HNI investments are generally not prioritized for liquidity. This flexibility to hold investments without liquidity for considerable periods is a superpower. Every investment is held till a great deal comes their way to book profits, usually in multiples of the original investment.

Typically, HNIs are self-made from the businesses that they have promoted and invested in their lifetime. These investments over time have become sustainable and do not require their continuous attention to operate and grow. Due to their own experience, they also hold a sense of respect for others who are building businesses and creating wealth in the process. HNIs, therefore, are willing to support such businesses, especially those in the unlisted space that show impressive potential to grow.

HNI Commitments in the Unlisted Sector
Our recent analyses at PrivateCircle.co, covering 10 years we noticed that many angel investors have committed for the long term and maintained their equity ownership in unlisted private companies through both good and bad times.

As an investor type, startup founders prefer having HNIs in their cap table, due to two reasons,

1.They are not as demanding as institutional investors like VC/PE, and

2.They can add more value to the startup both from their experience and through their network.

It comes as no surprise that most startup deals today feature angel investors.

Considering both the demand from HNI to invest in unlisted companies and the supply of great companies
that match the interest of HNIs, there is a sizable investment opportunity.

Tech Savvy Investment Services for HNIs
Today wealth managers and syndicates are limited in their ability to continuously provide promising investment opportunities to HNIs from the unlisted markets. This limitation is due to a lack of intelligence about the entire unlisted universe where opportunities can come from surprising places. HNIs in India are better off relying on intelligence about companies they want to invest in, without solicitation and equipped to make their decisions independently. HNIs should therefore take steps to acquire such intelligence that will allow them to continuously uncover relevant opportunities, based on their sectoral interest and investment history. The wealth advisors should also be helping the HNIs get liquidity if the objectives of investments are already met.
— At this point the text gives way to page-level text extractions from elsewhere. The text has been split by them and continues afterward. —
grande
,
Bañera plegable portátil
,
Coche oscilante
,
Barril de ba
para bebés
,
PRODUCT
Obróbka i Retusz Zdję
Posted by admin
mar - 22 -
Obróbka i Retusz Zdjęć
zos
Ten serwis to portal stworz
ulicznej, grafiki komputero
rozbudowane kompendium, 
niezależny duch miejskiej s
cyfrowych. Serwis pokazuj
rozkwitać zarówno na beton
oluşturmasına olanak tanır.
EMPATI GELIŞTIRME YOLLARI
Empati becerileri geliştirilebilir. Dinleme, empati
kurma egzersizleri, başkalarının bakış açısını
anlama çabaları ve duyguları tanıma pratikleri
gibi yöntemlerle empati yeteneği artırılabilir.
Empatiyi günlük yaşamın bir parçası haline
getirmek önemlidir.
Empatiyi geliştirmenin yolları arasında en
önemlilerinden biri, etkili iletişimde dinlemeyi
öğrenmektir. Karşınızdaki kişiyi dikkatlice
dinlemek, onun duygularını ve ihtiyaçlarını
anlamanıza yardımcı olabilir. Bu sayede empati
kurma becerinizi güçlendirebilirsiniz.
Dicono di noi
The entrepreneurs are gaining from the advice of HNIs grounded in experience, while the HNIs are reverse mentored on the newer-tech savvy ways of building out modern businesses



Syndicate platforms are today struggling with similar problems.

1.Syndicates are limited in their ability to continuously source good deals to the ability of members.

2.The syndicate may have high carry and fees, eating away returns that could potentially come to the HNI.

3.These syndicates may not have the option to allow HNIs to upsize their bets based on their beliefs in the potential performance of the startup.

HNI services must not end with just surfacing great opportunities, but should include providing help in closing transactions, help in regulatory and tax compliances and help for exit in the future as needed at the right price and returns.

Each of these services is only now beginning to be technology-enabled, making it convenient across the entire lifecycle of investing for HNIs. In India, robotic wealth advisory, digital transformation of high-value investing, and sourcing companies from deep intelligence by employing technology in unlisted markets are slowly becoming more widely available. These developments enable HNIs to make independent investment decisions and make it easier to be engaged with the ecosystem seamlessly.

In the history of independent India, these will provide a truly self-serving way for HNIs to give back to the startup community and reinforce the growth mindset by supporting entrepreneurship. HNIs do understand this and can support a new generation of founders. Moreover, going independent provides HNIs to build lifelong relationships with new-age entrepreneurs who are starting to build strong foundations for successful future businesses. These relationships will benefit both sides.

The entrepreneurs are gaining from the advice of HNIs grounded in experience, while the HNIs are reverse mentored on the newer-tech savvy ways of building out modern businesses.